Personne ne pourra accuser Neil Young de ne pas s'être livré corps et âme dans son Autobiographie. C'est plutôt le contraire qui eût été étonnant.

Le même Neil Young qui plongera tête première dans un long jam avec Crazy Horse vendredi au Centre Bell nous entraîne dans un récit échevelé où la chronologie est aléatoire, les redites et les digressions, fréquentes, et les apartés, récurrents. Young le sait trop bien, qui écrit, à la page 137: «Comme vous avec dû vous en apercevoir si vous êtes toujours là, je ne suis pas très calé en self control. Jusqu'ici, je n'ai réécrit qu'un seul paragraphe de ce livre.»

Pourtant, ce livre de plus de 500 pages est aussi fascinant que son auteur, un fils du nord de l'Ontario, transplanté à Winnipeg après le divorce de ses parents et qui, déjà dans la jeune vingtaine, sera un musicien adulé jouant avec Buffalo Springfield et Crosby, Stills and Nash en Californie. Un homme libre qui abhorre les compromis et a tendance à prendre ses distances quand il sent la routine s'installer.

«J'aime tout faire moi-même, je déteste dépendre de l'avis de quelqu'un - à quoi bon, puisque je sais que j'ai raison. La preuve, c'est que ça marche», écrit-il. Neil Young est un être plein de contradictions parfaitement assumées qui collectionne les bagnoles vintage, mais planche depuis des années sur la LincVolt, une voiture hybride de luxe. Un homme de conviction, surtout, prêt à convaincre les majors du disque et à se battre contre Apple s'il le faut pour mettre sur pied et imposer Pono, une solution de remplacement au mp3 et à la dégradation radicale du son.

Young est évidemment le créateur surdoué qui, dans la même après-midi de 1968, a pondu Cinnamon Girl, Cowgirl in the Sand et Down By the River, et qui pourtant, au moment d'écrire ce livre, s'inquiétait de ne plus avoir écrit de chansons depuis qu'il avait cessé de fumer de l'herbe.

«Jusqu'ici, j'ai toujours écrit défoncé», confesse-t-il. C'est un artiste têtu qui, dans les années 80, a incité David Geffen à le poursuivre pour lui avoir livré trois albums qui ne sonnaient pas comme du Neil Young, mais un artiste adulé par des musiciens plus jeunes qui le prennent pour modèle. On ne s'étonne pas que le producteur de cinéma en lui soit un grand admirateur de Jean-Luc Godard et ses «longs plans-séquences qui racontent une histoire à eux seuls».

Le titre anglais de cette autobiographie, Waging Heavy Peace, décrit bien le parcours tumultueux de l'homme. Le divorce de ses parents et la séparation d'avec son père Scott, journaliste et écrivain réputé qui sombrera dans la démence.

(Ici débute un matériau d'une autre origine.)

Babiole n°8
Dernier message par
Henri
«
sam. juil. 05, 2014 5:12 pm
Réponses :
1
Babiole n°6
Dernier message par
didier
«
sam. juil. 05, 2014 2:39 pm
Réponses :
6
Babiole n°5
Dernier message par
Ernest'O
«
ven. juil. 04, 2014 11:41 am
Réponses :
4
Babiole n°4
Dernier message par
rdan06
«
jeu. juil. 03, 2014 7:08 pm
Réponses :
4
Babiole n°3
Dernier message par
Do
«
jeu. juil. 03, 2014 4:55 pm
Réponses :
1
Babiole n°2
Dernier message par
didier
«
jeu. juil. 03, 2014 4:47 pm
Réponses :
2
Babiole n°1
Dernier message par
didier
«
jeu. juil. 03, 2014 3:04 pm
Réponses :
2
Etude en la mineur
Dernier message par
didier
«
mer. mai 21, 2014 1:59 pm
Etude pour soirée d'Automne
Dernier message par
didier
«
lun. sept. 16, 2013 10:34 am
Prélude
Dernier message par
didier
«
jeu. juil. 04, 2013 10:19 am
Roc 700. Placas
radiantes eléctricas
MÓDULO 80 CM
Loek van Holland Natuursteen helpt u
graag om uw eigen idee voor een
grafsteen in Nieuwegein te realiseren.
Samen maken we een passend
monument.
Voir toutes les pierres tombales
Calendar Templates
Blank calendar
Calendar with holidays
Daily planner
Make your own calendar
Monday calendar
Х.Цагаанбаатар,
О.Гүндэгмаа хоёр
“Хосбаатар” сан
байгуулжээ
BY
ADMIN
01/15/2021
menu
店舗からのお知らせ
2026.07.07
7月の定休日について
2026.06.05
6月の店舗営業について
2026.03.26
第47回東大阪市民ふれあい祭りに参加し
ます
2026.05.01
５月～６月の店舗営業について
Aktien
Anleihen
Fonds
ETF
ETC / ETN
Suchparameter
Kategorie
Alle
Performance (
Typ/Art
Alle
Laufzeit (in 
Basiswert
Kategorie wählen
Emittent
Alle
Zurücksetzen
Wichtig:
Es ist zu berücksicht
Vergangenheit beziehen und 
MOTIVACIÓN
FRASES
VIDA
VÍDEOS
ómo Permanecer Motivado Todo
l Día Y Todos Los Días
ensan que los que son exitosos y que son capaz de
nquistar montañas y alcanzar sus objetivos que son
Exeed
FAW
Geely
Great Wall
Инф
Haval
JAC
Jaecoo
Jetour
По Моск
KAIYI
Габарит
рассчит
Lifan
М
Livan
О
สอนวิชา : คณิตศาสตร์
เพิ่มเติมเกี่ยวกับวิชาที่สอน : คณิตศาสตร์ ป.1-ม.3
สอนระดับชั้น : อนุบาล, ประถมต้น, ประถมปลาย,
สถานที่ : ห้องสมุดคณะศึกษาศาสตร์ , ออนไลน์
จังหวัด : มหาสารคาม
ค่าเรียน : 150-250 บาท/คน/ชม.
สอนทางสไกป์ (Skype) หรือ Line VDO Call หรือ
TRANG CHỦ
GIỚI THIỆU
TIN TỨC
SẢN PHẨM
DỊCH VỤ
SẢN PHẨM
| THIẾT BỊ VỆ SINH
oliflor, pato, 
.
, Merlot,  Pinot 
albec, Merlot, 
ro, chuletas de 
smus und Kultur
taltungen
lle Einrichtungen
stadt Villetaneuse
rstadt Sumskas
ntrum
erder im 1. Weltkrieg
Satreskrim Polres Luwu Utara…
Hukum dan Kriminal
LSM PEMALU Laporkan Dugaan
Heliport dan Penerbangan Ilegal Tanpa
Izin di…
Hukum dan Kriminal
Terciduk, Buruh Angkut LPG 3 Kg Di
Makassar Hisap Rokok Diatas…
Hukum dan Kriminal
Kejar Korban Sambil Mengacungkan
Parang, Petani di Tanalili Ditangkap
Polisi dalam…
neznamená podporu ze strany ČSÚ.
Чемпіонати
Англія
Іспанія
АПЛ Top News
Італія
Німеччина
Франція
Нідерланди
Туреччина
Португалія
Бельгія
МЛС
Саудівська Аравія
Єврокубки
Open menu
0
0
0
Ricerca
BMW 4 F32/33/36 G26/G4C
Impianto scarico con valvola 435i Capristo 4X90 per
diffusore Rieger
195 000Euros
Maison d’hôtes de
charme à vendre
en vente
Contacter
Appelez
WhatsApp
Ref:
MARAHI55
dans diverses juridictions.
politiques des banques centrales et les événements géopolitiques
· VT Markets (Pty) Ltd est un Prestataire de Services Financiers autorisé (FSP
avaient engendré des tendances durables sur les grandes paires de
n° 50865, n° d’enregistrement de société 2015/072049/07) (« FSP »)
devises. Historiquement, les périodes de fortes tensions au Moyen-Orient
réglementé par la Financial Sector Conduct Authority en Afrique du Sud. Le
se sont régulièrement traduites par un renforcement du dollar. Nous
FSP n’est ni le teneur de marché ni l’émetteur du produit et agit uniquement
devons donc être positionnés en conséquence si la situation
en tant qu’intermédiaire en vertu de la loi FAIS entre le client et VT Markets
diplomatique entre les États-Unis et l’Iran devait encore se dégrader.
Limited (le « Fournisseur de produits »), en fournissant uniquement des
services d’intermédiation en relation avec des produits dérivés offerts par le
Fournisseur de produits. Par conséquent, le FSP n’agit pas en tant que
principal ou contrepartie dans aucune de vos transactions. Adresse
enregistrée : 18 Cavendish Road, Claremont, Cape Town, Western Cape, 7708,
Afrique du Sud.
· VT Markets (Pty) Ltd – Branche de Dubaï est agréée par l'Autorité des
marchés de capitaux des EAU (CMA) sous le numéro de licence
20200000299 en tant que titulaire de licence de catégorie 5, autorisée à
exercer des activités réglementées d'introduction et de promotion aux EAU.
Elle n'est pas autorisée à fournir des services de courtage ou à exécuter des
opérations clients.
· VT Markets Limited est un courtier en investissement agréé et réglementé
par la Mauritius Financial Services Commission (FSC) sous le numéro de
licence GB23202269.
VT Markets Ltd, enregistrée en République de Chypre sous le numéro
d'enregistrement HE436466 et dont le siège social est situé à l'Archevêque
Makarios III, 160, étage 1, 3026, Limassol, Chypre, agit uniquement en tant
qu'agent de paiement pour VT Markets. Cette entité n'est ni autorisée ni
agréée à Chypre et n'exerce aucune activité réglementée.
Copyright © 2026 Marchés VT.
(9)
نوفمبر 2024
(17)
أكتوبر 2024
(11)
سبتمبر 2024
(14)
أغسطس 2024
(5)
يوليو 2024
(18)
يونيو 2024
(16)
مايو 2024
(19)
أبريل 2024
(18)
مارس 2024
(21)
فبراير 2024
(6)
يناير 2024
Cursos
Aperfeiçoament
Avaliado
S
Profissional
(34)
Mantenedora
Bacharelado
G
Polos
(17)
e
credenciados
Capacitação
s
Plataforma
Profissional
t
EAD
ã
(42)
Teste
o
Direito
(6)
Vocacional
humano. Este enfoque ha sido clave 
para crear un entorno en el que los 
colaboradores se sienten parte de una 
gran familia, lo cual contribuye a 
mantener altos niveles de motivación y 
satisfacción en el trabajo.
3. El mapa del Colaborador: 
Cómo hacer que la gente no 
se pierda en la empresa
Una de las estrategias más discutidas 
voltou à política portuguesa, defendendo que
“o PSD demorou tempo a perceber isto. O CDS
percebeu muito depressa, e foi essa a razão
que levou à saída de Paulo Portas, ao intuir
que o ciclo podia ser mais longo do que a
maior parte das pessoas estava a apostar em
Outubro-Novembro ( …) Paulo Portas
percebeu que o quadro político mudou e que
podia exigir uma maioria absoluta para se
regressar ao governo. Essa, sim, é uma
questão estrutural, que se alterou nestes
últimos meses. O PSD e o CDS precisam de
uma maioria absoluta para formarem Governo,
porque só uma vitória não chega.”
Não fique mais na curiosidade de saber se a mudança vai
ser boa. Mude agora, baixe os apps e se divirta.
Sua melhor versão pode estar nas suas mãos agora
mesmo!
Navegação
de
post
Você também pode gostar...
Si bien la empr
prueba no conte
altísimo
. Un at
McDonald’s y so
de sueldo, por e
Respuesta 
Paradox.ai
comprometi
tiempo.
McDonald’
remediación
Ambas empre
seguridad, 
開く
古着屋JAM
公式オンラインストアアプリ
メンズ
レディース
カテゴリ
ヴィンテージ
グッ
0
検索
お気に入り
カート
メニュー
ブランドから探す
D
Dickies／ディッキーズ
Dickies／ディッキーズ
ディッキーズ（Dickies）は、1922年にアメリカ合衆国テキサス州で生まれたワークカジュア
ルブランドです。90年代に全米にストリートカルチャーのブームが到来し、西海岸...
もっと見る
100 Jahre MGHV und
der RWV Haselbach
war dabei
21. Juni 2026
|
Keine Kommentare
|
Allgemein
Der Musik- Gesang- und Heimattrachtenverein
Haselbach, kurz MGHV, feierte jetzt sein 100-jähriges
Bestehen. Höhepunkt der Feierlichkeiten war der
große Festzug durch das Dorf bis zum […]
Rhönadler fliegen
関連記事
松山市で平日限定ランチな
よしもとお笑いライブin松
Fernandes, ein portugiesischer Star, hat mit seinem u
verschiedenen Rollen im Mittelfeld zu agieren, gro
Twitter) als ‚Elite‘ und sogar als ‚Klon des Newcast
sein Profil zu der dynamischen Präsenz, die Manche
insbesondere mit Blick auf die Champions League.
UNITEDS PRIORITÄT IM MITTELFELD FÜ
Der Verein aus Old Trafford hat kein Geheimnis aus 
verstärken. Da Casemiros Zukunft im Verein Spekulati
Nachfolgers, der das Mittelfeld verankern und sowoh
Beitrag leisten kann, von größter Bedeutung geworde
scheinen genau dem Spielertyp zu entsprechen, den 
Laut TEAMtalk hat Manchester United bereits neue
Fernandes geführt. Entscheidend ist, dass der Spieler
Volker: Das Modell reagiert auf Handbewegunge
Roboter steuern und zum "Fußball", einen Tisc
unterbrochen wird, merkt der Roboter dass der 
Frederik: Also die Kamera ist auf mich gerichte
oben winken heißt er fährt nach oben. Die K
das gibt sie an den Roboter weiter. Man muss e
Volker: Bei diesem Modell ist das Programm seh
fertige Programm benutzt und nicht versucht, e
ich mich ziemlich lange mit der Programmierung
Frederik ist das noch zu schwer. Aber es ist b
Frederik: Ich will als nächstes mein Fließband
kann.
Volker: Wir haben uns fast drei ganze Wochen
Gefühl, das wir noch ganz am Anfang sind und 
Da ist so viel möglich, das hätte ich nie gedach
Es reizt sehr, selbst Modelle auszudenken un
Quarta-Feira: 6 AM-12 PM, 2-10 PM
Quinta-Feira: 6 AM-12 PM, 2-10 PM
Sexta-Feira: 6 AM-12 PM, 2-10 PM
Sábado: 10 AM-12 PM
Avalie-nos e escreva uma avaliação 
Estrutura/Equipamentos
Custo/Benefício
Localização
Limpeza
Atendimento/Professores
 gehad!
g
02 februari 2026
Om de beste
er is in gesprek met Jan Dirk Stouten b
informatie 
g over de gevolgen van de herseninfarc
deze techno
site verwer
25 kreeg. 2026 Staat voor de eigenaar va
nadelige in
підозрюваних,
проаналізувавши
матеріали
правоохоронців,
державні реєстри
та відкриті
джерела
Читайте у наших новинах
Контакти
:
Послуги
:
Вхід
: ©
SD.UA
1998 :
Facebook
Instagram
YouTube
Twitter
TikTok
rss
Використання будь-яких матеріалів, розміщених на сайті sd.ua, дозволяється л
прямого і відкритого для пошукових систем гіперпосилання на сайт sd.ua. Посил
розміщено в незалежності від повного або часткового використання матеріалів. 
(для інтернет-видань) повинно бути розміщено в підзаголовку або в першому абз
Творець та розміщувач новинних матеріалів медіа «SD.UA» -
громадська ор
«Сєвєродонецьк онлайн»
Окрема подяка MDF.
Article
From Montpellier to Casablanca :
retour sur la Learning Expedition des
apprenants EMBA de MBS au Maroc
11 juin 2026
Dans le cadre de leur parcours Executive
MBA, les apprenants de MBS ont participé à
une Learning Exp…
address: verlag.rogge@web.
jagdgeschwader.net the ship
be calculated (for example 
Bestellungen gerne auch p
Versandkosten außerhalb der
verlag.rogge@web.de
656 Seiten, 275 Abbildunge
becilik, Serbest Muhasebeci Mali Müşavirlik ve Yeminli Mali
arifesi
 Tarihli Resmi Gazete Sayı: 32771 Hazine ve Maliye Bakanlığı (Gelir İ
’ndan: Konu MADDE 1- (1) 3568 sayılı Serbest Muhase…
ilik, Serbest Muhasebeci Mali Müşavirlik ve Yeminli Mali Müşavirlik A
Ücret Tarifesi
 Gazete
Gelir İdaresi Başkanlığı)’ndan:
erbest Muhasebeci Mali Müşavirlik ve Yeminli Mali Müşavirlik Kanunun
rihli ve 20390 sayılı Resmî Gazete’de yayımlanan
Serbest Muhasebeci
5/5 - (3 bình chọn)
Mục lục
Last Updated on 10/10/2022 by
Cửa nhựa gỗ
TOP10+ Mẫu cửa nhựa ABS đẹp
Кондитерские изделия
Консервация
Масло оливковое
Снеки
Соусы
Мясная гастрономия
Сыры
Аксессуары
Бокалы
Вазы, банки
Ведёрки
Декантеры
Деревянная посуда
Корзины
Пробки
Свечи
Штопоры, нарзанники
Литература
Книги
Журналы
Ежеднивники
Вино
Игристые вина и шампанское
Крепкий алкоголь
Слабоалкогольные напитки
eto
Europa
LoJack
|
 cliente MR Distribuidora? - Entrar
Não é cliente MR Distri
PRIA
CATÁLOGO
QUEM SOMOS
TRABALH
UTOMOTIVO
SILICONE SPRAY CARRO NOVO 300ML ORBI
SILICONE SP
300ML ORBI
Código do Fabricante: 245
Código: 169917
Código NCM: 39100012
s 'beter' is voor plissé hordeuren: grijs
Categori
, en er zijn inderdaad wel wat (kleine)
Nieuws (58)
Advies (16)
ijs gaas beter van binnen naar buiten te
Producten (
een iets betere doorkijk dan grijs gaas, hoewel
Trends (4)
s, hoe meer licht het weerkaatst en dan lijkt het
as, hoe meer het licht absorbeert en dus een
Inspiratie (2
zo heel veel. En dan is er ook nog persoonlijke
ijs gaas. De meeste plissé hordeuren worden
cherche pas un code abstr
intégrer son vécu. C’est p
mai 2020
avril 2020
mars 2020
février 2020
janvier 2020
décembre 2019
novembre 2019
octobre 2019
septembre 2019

Le drame de ses deux fils handicapés, Zeke et Ben. Les graves problèmes de santé de Young lui-même, qui a souffert de la polio, a dû porter un corset jusque dans la vingtaine, a fait des crises d'épilepsie et, plus récemment, a été opéré au cerveau pour un anévrisme et a failli mourir au bout de son sang à sa sortie de l'hôpital.

Crazy Horse

Autour de lui, d'autres musiciens ont eu moins de chance, dont le premier guitariste de Crazy Horse, Danny Whitten, mort d'une surdose d'héroïne au début des années 70, et Ben Keith, son bras droit, dont il compare la disparition récente à celle de Clarence Clemons pour son ami Bruce Springsteen. Young écrit: «Je ne vais pas engager un autre joueur de pedal steel pour remplacer Ben, et je sais que Bruce ne jouera pas avec un autre saxophoniste. Ça n'arrivera pas.» Euh...

Young est ce même homme qui transportait son premier groupe, les Squires, d'un concert à l'autre dans son corbillard et qui, plus tard, a fait de la musique avec Charles Manson - «plutôt doué», écrit-il - chez Dennis Wilson des Beach Boys. Il qualifie son ami Stephen Stills de génie et affirme que CSNY était profondément en phase avec sa génération, mais pas aussi uni par la même alchimie qui cimentait Buffalo Springfield. Il est surtout élogieux envers son vieux Crazy Horse: «Ce groupe me permet de m'élever vers des régions cosmiques que nul ne me permet d'atteindre.» Un peu plus loin, il ajoute: «Je rêve de partir dans une de nos longues improvisations et de flotter au-dessus du troupeau tel un condor.»

C'est ce qu'on se souhaite tous vendredi.

Neil Young avec Crazy Horse, au Centre Bell le 23 novembre. En première partie: Patti Smith.